We arrived at the beach and found memorials everywhere, recognizing various divisions and battalions that fought at Utah Beach.
We were surprised to see a restored carrier displaying model soldiers as we approached the walkway to the beach. This really brought to life the wreckage that we had seen the night before at Gold Beach in Arromanches. I could envision thousands of soldiers coming in on those vessels, waiting to storm the seemingly impossible beaches.
We walked onto the beach, and surprisingly it looked like any other beach. The debris, shrapnel, and ruins that were left after D-Day had been cleared out. We were left to our imaginations to envision all that had happened here.
After walking the beach, we continued on to the Airborne Museum in Sainte-Mère-Église. This museum was dedicated to the stories of the paratroopers of D-Day, complete with stories, memorabilia, planes, transport machines, and interactive exhibits. It was a great initial launch into the history of D-Day for this novice.
As we toured the museum, the stories brought the paratrooper experience to life. D-Day preparations took meticulous planning, and they had hoped to launch the attack days/weeks before June 6, but the weather had been so bad they postponed. They wanted the best weather conditions possible for the soldiers jumping out of planes and directly heading into battle. It finally got to a point that they felt waiting any longer would be detrimental to the mission, so they launched surprisingly in less than ideal weather. The wind caused the paratroopers to land up to 5 miles from their ideal landing zones, right into enemy fire.
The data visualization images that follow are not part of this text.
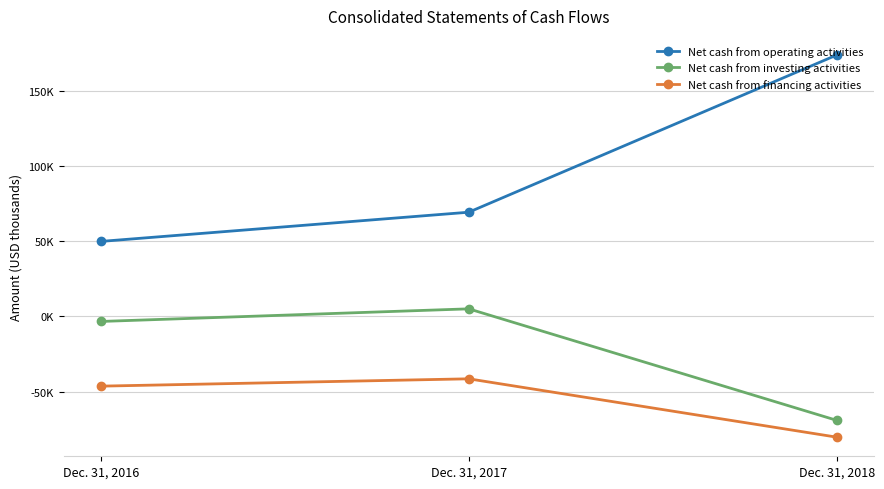

At Dec. 31, 2016, list the series in order from smallest to largest.

Net cash from financing activities, Net cash from investing activities, Net cash from operating activities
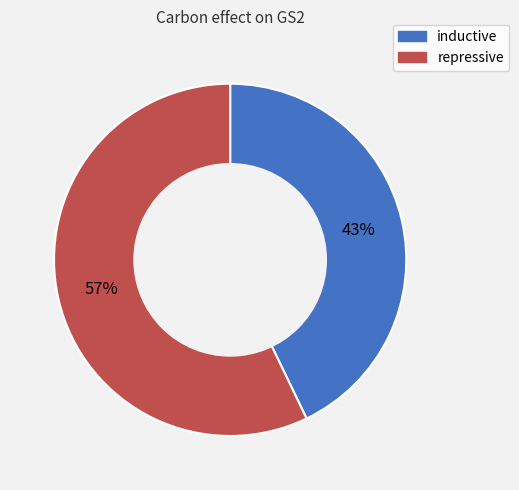

Is the sum of inductive and repressive greater than half?

Yes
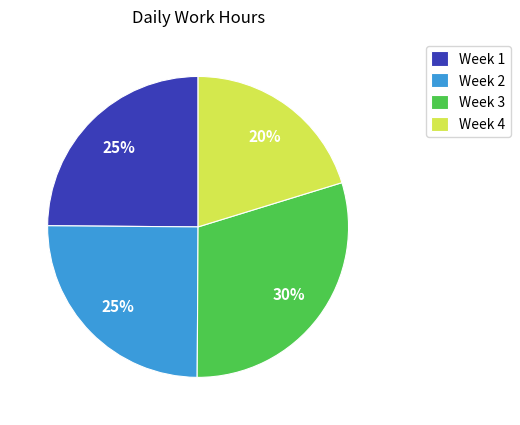

What percentage is the Week 1 slice, to the nearest percent?

25%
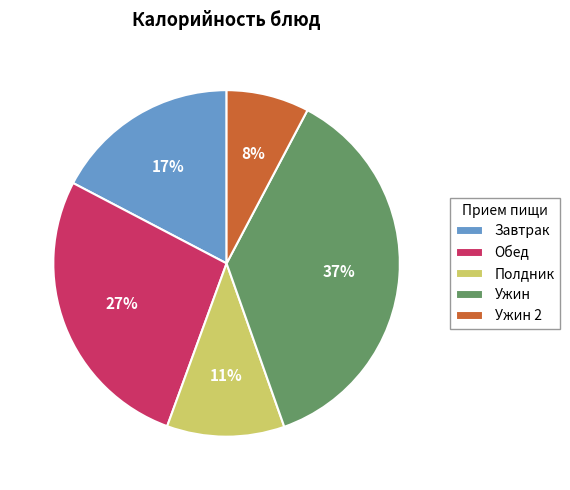

What is the ratio of the value at Обед to the value at Ужин?

0.7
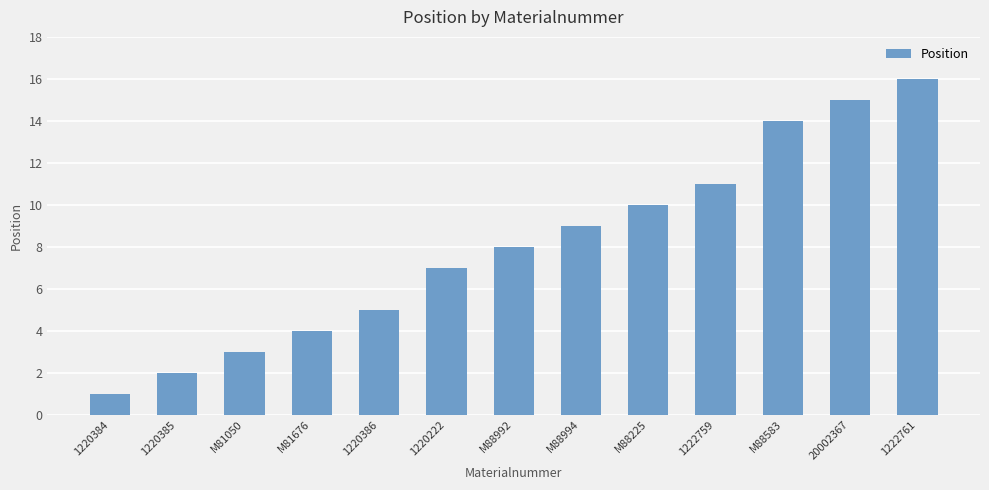

The value at M88225 is 10. True or false?

True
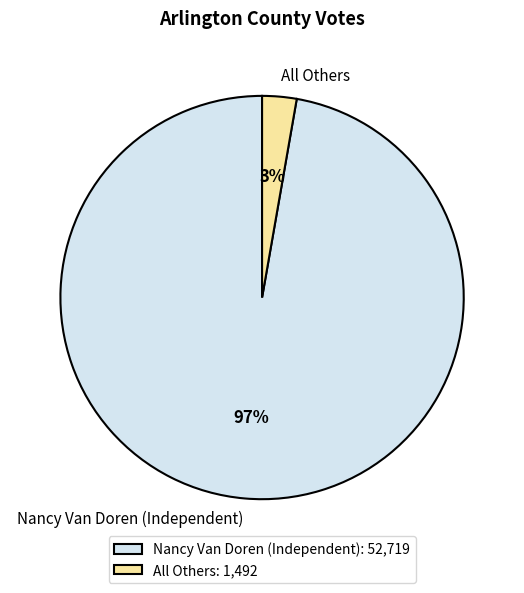

Which slice is the largest?

Nancy Van Doren (Independent)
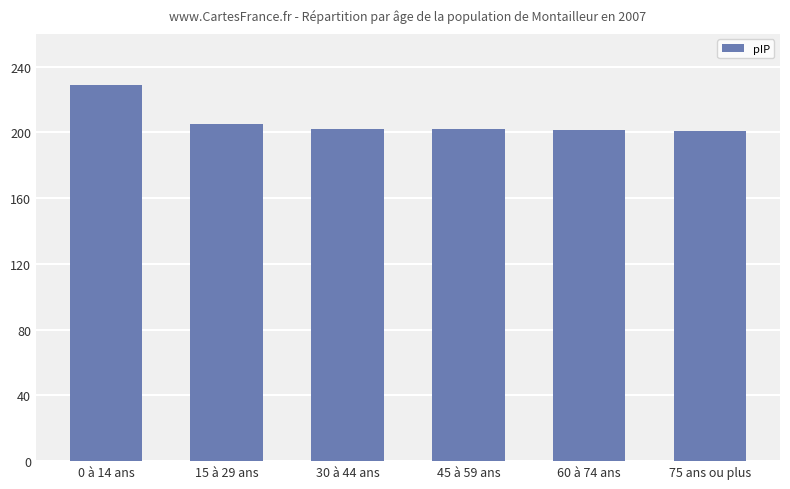

What is the minimum value shown in the chart?

200.7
One such village, Sainte-Mère-Église, was occupied by the Germans and were waiting for the paratroopers. A small town just inland of the beaches, paratrooper after paratrooper landed in and around the town, most scattered about from their platoons. They landed in trees, some were shot in the air, a few landed, and one soldier by the name of John Steele landed on the steeple of a chapel. His parachute got caught and he couldn't get down. He tried cutting his parachute restraints and was shot in the foot by a German soldier. In an effort to stay alive until he could decide how to get down, he played dead...for hours...with a bullet in the foot. He was finally spotted by German soldiers, cut down, and taken prisoner. He managed to escape and make it to the front lines in time to evacuate with the other soldiers back to Britain.
We continued through the museum and walked around the village to take it all in. We looked over at the chapel nearby and saw a parachute attached to a dummy on the steeple. This may seem silly to some, but it really struck me. The people of Sainte-Mère-Église found John Steele's story so powerful and the sacrifice of the soldiers so inspiring that they have since commemorated he and the other paratroopers by this reminder on their steeple. It was truly moving to look over and see a reminder of the story I'd just read in the museum.
We continued to walk through the town, trying to imagine what it must have been like to be a paratrooper on that fateful day. Sainte-Mère-Église ended up being one of the first towns liberated in the efforts of D-Day. The scenery and stories of this small village are astounding, and I am forever grateful to have seen it with my own eyes.